Tod Phelps and his wife, Shelly, are among the second-home buyers attracted to condos. The couple since 2001 have owned a three-bedroom house on Beech Mountain, N.C., a 2½-hour drive from their primary home in Greensboro, N.C. But Mr. Phelps, an information-technology executive, says he is tired of spending weekends cleaning gutters and painting doors, and paying at least $3,000 a year to have people mow the lawn, weed flowerbeds and plow the drive in winter. "I didn't expect it to be as much trouble as it was," he says. Now the couple plan to sell the house and replace it with a "ski-in, ski-out" condo in the same community.

Condos are also making inroads in vacation spots where they've rarely been seen before, including beach villages along Lake Michigan. Some of these are attracting a new type of buyer used to an urban environment. Mary Morrissey, a government policy consultant in Chicago, and her husband recently bought a $350,000, two-bedroom loft at the Vineyards, a converted winery in Harbert, Mich. It features such downtown design elements as concrete fireplaces and window seats, exposed ductwork and soaring ceilings. The unit is much more open, light and fun than the usual cramped cottages found in the area, Ms. Morrissey says, and the contemporary style was the main reason they were attracted to it. "We never even thought about buying a single-family home," she says.
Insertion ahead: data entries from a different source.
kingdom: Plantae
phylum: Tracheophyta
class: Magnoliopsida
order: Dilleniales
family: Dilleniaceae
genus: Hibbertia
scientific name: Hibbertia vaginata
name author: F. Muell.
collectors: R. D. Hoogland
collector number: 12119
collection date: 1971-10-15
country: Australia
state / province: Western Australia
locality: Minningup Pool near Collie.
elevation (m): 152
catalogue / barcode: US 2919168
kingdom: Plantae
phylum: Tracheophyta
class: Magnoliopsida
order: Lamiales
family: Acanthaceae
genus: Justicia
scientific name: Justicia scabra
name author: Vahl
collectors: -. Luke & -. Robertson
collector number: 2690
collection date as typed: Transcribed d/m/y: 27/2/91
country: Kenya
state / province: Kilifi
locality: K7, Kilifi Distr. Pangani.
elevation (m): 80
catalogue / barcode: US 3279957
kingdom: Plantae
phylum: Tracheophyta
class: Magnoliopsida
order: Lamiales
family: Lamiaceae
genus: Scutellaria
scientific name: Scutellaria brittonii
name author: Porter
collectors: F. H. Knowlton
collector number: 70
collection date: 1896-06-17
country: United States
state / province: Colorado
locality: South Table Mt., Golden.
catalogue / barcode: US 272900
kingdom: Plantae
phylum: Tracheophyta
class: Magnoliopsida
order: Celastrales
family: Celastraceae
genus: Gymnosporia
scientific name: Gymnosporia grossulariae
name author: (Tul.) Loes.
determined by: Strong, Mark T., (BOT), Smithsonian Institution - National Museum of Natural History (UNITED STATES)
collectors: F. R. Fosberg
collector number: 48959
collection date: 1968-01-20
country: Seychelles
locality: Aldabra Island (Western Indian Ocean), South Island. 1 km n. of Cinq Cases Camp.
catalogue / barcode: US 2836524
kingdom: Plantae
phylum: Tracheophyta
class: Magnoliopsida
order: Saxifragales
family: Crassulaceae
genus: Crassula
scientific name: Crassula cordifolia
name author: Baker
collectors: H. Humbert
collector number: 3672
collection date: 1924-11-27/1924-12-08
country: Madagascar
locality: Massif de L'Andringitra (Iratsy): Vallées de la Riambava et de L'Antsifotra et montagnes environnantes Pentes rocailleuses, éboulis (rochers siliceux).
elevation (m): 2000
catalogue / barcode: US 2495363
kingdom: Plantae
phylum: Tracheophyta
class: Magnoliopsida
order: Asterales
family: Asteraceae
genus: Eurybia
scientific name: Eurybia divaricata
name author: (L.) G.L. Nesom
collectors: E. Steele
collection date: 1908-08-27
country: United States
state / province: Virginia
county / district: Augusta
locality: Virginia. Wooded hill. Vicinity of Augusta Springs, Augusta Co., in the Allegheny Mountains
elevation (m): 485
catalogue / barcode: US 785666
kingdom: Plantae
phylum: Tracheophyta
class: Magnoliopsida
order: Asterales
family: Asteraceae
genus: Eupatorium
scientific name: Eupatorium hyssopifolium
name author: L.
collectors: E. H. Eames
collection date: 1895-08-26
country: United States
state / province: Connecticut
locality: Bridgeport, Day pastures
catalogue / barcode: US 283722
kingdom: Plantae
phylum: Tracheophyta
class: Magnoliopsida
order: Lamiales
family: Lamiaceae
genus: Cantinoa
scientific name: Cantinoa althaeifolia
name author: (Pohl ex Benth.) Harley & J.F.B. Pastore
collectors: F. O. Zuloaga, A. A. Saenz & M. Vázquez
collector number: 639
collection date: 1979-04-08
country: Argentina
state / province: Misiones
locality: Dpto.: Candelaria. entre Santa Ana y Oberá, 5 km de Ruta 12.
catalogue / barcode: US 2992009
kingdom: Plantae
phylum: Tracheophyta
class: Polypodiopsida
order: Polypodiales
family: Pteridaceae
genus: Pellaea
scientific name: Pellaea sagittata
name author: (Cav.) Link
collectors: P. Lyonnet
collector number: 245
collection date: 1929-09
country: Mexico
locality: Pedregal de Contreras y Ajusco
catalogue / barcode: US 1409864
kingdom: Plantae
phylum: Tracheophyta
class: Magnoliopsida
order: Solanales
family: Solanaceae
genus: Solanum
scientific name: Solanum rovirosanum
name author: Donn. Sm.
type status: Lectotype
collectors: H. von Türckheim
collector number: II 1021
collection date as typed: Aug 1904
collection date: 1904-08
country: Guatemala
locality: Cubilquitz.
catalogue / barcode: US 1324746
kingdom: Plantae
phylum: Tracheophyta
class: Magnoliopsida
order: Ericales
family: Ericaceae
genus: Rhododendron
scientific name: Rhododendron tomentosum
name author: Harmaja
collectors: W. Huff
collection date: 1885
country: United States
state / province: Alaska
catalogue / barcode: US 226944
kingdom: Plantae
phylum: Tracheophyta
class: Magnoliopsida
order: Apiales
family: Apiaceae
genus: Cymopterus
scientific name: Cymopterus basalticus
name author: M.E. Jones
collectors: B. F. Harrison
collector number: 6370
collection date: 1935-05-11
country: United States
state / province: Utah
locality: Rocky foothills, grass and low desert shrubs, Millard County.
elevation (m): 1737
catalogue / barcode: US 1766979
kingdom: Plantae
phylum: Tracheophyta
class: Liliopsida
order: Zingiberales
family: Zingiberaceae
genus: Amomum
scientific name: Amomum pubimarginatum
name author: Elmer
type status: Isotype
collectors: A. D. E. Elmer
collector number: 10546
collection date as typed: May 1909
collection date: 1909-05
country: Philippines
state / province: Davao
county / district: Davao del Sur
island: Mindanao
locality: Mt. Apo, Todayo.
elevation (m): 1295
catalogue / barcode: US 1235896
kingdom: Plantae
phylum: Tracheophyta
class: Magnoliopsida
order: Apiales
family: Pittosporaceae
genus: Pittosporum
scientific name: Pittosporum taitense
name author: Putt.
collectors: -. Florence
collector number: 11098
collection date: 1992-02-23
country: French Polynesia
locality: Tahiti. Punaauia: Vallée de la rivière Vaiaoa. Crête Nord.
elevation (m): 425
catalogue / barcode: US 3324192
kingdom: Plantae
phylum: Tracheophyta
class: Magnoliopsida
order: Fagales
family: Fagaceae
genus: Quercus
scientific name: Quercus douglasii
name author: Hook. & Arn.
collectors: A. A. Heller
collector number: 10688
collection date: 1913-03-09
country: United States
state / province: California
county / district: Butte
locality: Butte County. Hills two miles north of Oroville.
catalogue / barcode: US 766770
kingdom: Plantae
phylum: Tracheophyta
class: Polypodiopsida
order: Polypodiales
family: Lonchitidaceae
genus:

And in some places, such as Hawaii, prices have risen so high in recent years that condos are the only viable choice for many buyers. Maui broker Georgina Hunter says $1 million buys a two-bedroom condo in a resort with golf, pool and fitness center, but isn't enough for a single-family home. Since acquisition costs are so high, many buyers look to rent out their places when they're not vacationing there. Here condos also have the edge: Local zoning allows most condos to be rented for a short period, while most houses must be rented for at least 180 days. "You just get more bang for your buck," Ms. Hunter says.

But condos aren't popular in every second-home area. In New York's Hamptons, people prefer detached houses because they offer a yard, extra rooms and privacy -- "exactly what New Yorkers often lack in their primary residences," says Rick Hoffman, East End Regional vice president for the Corcoran Group brokers.

Condo living also can require an attitude adjustment as owners contend with close-by neighbors and live under a condo association's rules. Wayne Zawila, an Orlando, Fla., futures trader, paid $619,000 a little over a year ago for a three-bedroom weekend getaway in Daytona Beach, Fla. He thought the fourth-floor condo would be more secure and easier to manage than the Galena, Ill., lakefront house he used to own, which he once drove to at 3 a.m. because he was worried the pipes had frozen. But though condo life can be more carefree, at least when it comes to security and exterior maintenance, it's not rules-free. Mr. Zawila sometimes chafes under communal regulations he's never had to deal with before, like the one that bans him from smoking cigars while lounging in the pool. "It drives me nuts," he says.

Because many affluent second-home buyers like the common ownership and upkeep of exterior elements but still want a detached house, some builders are combining them in "condo homes." That setup attracted Sue Anne Davidson-Kalkus, a retired antiques dealer in Rome, Ga., and her husband, Tony, a retired Army colonel, who were married last year. A few months ago they listed her four-bedroom vacation retreat on 10 acres on Lookout Mountain, Ga., for $1 million and started searching for an easy-care vacation condo in the $600,000 range in New England, nearer to Mr. Kalkus's grown children. But after owning a custom-built place, Mrs. Davidson-Kalkus found the apartment-style condos she looked at to be "very ordinary." So the couple has just inked a deal to buy a detached, two-bedroom condo home at Winnapaug Cottages, a 35-acre development in Westerly, R.I. Their $300-a-month homeowner's fee covers landscaping, garbage collection, snow removal and exterior maintenance. "This is the best of both worlds," she says.